-------- DOCUMENT PASSAGE

[ABC245G] Foreign Friends

Problem Statement

There are $N$ people and $K$ nations, labeled as Person $1$, Person $2$, $\ldots$, Person $N$ and Nation $1$, Nation $2$, $\ldots$, Nation $K$, respectively.

Each person belongs to exactly one nation: Person $i$ belongs to Nation $A_i$.
Additionally, there are $L$ popular people among them: Person $B_1$, Person $B_2$, $\ldots$, Person $B_L$ are popular.
Initially, no two of the $N$ people are friends.

For $M$ pairs of people, Takahashi, a God, can make them friends by paying a certain cost: for each $1\leq i\leq M$, he can pay the cost of $C_i$ to make Person $U_i$ and Person $V_i$ friends.

Now, for each $1\leq i\leq N$, solve the following problem.

Can Takahashi make Person $i$ an indirect friend of a popular person belonging to a nation different from that of Person $i$?

----------------

▶ [TASK DESCRIPTION]: Restate the Foreign Friends problem statement, starting with "There are $N$" and going on through "Person $B_L$ are popular.", substituting "famous" for "popular" throughout.

-------- MATERIAL PROVIDED

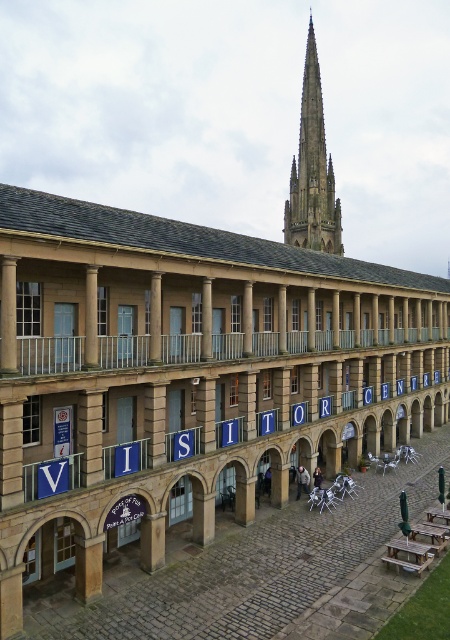
You are a visitor standing in the courtyard of the historic building. You see the dark gray stone spire at upper center and the wooden picnic table at lower right. Which object is located above the other?

The dark gray stone spire at upper center is positioned over the wooden picnic table at lower right, meaning it is above it.

You are standing in the courtyard of the historic building and notice a dark gray stone spire at upper center. Where exactly is this spire positioned relative to the building?

The dark gray stone spire at upper center is located at coordinates point (313, 172) relative to the building.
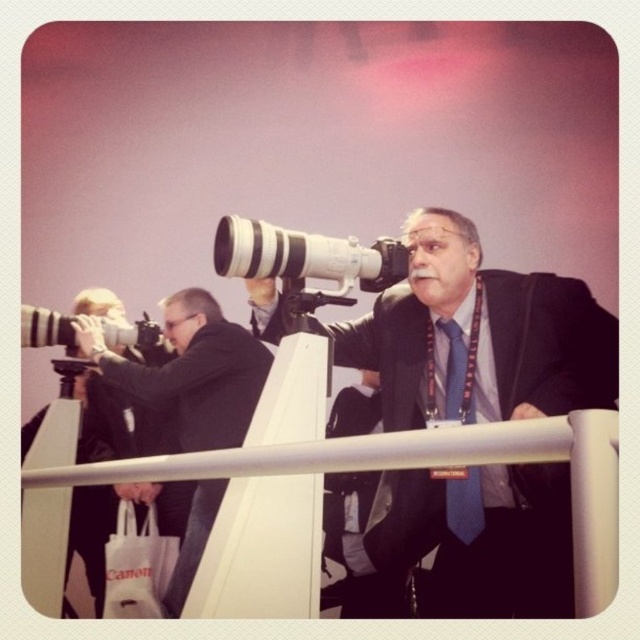
In the scene shown: Who is more forward, [548,417] or [176,344]?

Point [548,417] is in front.

Is point (308, 456) positioned in front of point (204, 330)?

That is True.

Between point (605, 499) and point (209, 346), which one is positioned behind?

The point (209, 346) is behind.

Where is `white metal rail at center`? The height and width of the screenshot is (640, 640). white metal rail at center is located at coordinates (426, 467).

Which is behind, point (380, 266) or point (481, 529)?

The point (481, 529) is more distant.

Between white plastic camera at center and blue textured tie at center, which one appears on the right side from the viewer's perspective?

Positioned to the right is blue textured tie at center.

Is point (388, 257) less distant than point (452, 323)?

Yes, point (388, 257) is closer to viewer.

Identify the location of white plastic camera at center. coord(305,260).

Who is more distant from viewer, (163, 477) or (369, 262)?

Positioned behind is point (369, 262).

Does white metal rail at center appear on the right side of white plastic camera at center?

No, white metal rail at center is not to the right of white plastic camera at center.

Who is more distant from viewer, (589, 518) or (362, 260)?

Positioned behind is point (362, 260).

Where is `white metal rail at center`? white metal rail at center is located at coordinates (426, 467).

----------------

▶ [ANSWER TO THE TASK]:
There are $N$ people and $K$ nations, labeled as Person $1$, Person $2$, $\ldots$, Person $N$ and Nation $1$, Nation $2$, $\ldots$, Nation $K$, respectively.

Each person belongs to exactly one nation: Person $i$ belongs to Nation $A_i$.
Additionally, there are $L$ famous people among them: Person $B_1$, Person $B_2$, $\ldots$, Person $B_L$ are famous.